Celebrando l’Eucarestia entriamo dentro questo squarcio dell’Amore, partecipiamo al sacrificio di Cristo, ci viene svelato il suo volto e comprendiamo chi siamo: figli amati, fratelli e sorelle salvati. 

 

L’ambone
Il drappo che scende coprendo il luogo richiama il telo della resurrezione.
È il luogo dell’annuncio: Cristo è risorto. È la realizzazione dell’invito: “Va ad annunciare a tutti che egli è vivo!”.

La proclamazione della Parola ci svela il mistero della Pasqua: nelle scritture ci viene spiegato “ciò che si riferiva a Lui”. Da Mosè ai profeti è un continuo racconto di come Dio trae dalla fine gli inizi.

Nella Parola annunciata, che “scavalca” la barriera della balaustra, si rende presente in mezzo a noi, e dentro di noi, Cristo stesso.

 

La sede
Di fronte a questo annuncio ci siamo noi, rappresentati dalla sede con i drappi di un vestito, quasi richiamando le vesti di quel bambino, forse una nota autobiografica dello stesso evangelista Marco, che nella notte dell’arresto lasciò gli abiti in mano ai soldati e “andò via nudo”.

Ci sentiamo come i discepoli che fuggono, tradiscono, rinnegano con le loro opere e parole il mistero dell’amore. Noi, inadeguati eppure chiamati a renderlo visibile attraverso la nostra testimonianza e il nostro amore.
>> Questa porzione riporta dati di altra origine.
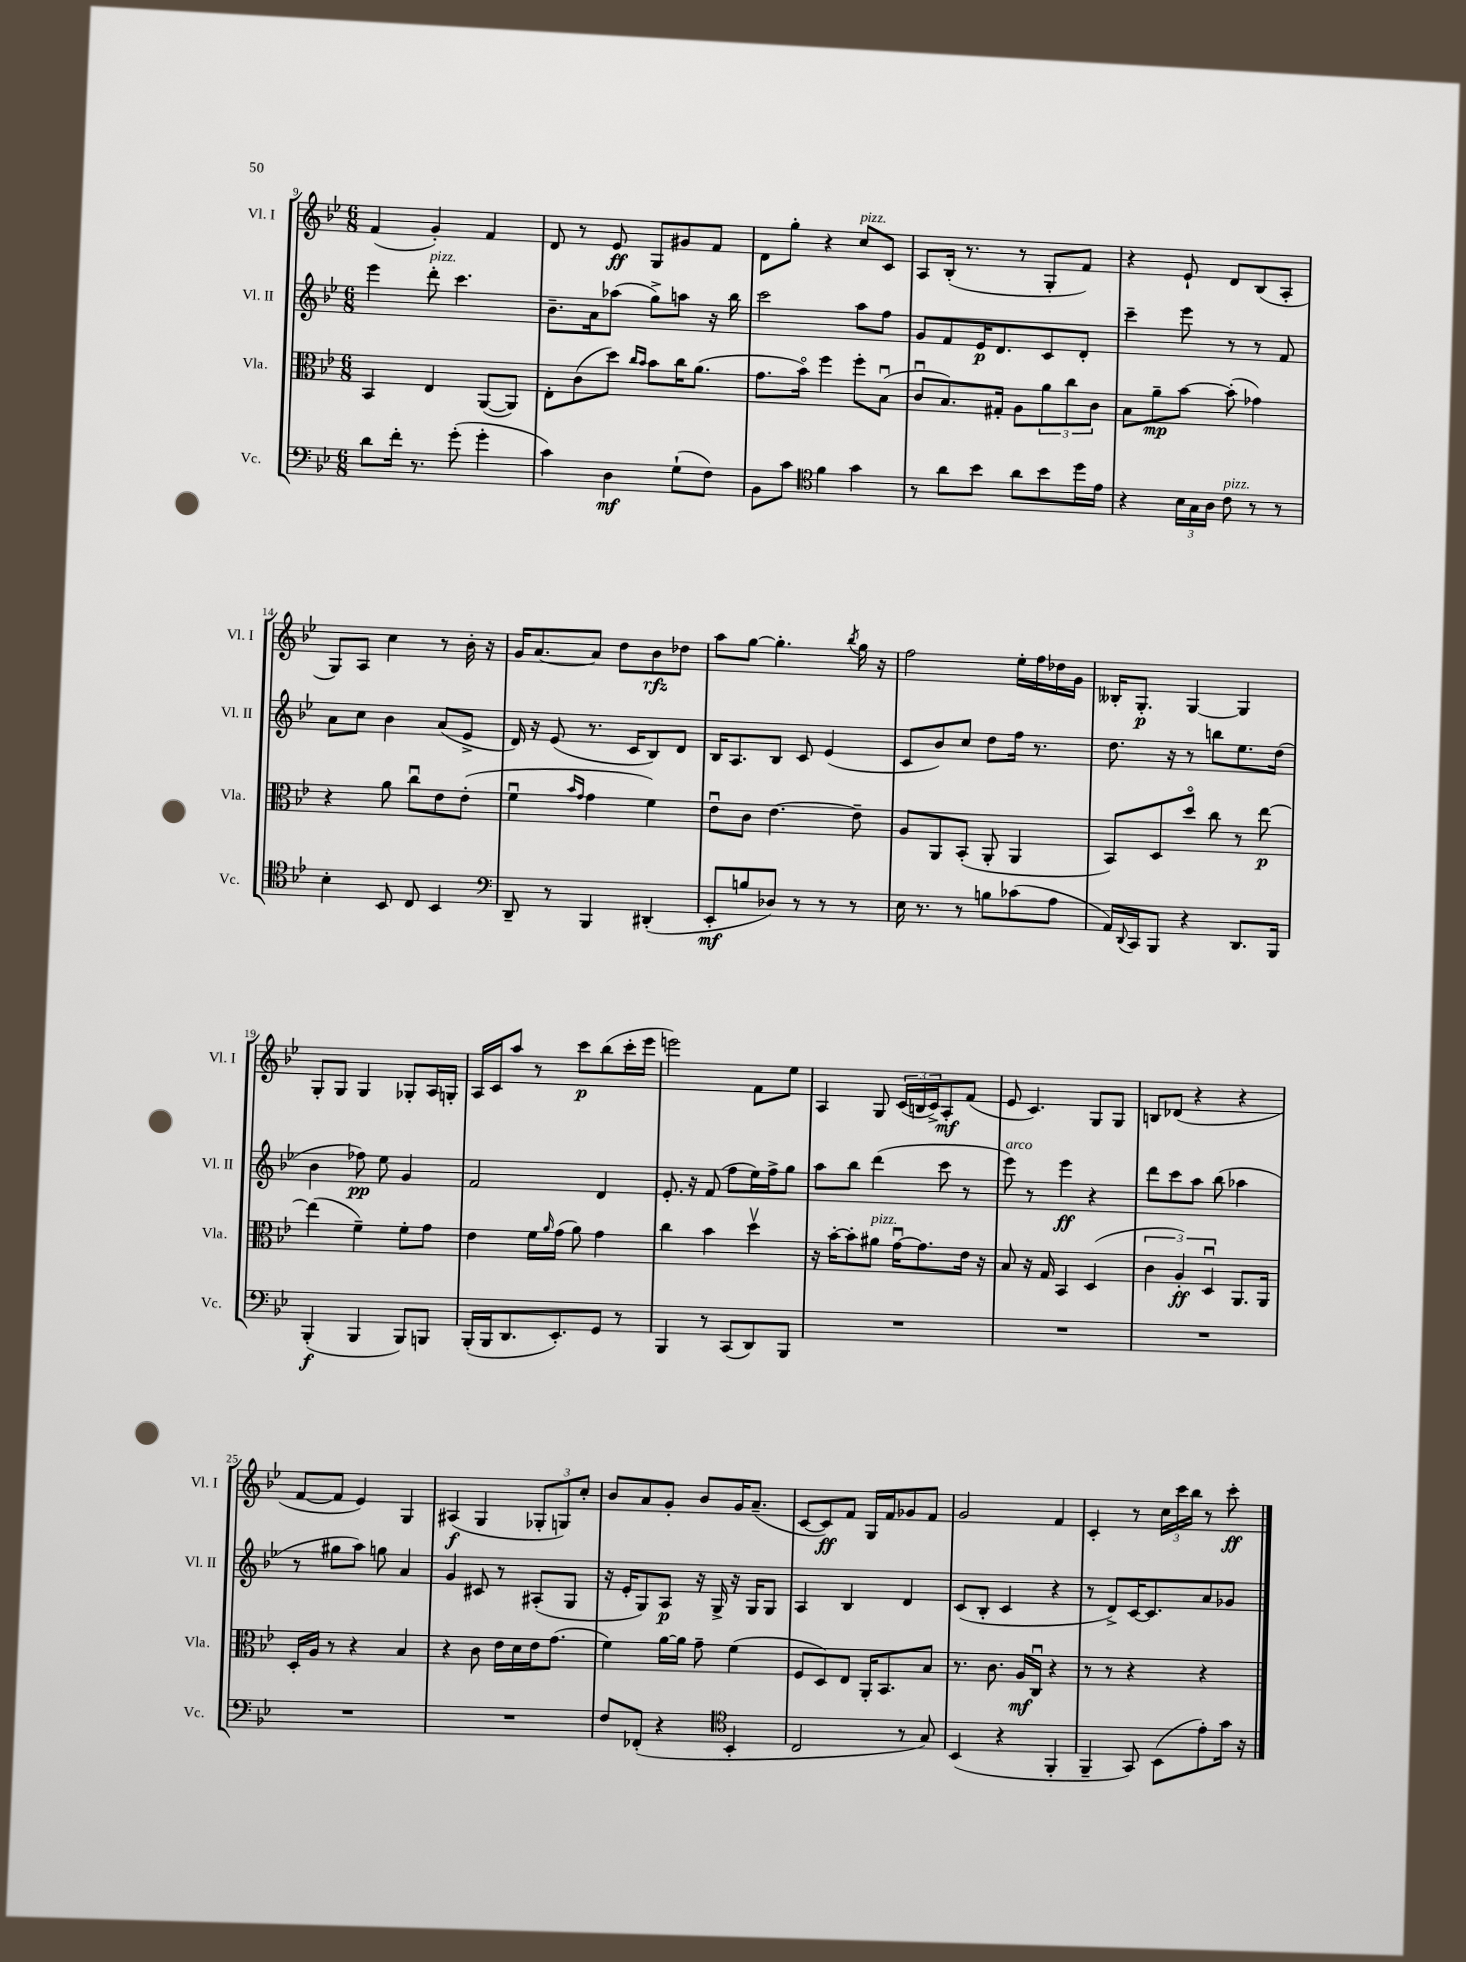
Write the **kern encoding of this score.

Ci sentiamo avvolti da un mistero più grande che si è preso cura di noi.
Ci siamo noi con la nostra fragilità: proprio per questo giunge la Parola: “Ti basta la mia Grazia”. Siamo cioè certi che l’amore di Dio è più grande e più forte dei nostri peccati.

 

Così ha scritto un parrocchiano:
“Grazie per la coraggiosa scelta dei nuovi arredi liturgici: dice che nonostante in giro “le chiese si svuotano” (come si dice spesso, anche se da noi non è così) voi avete il coraggio di prendervene cura in quanto segno della nostra fede, come avete cura di altri aspetti della fede di una comunità”.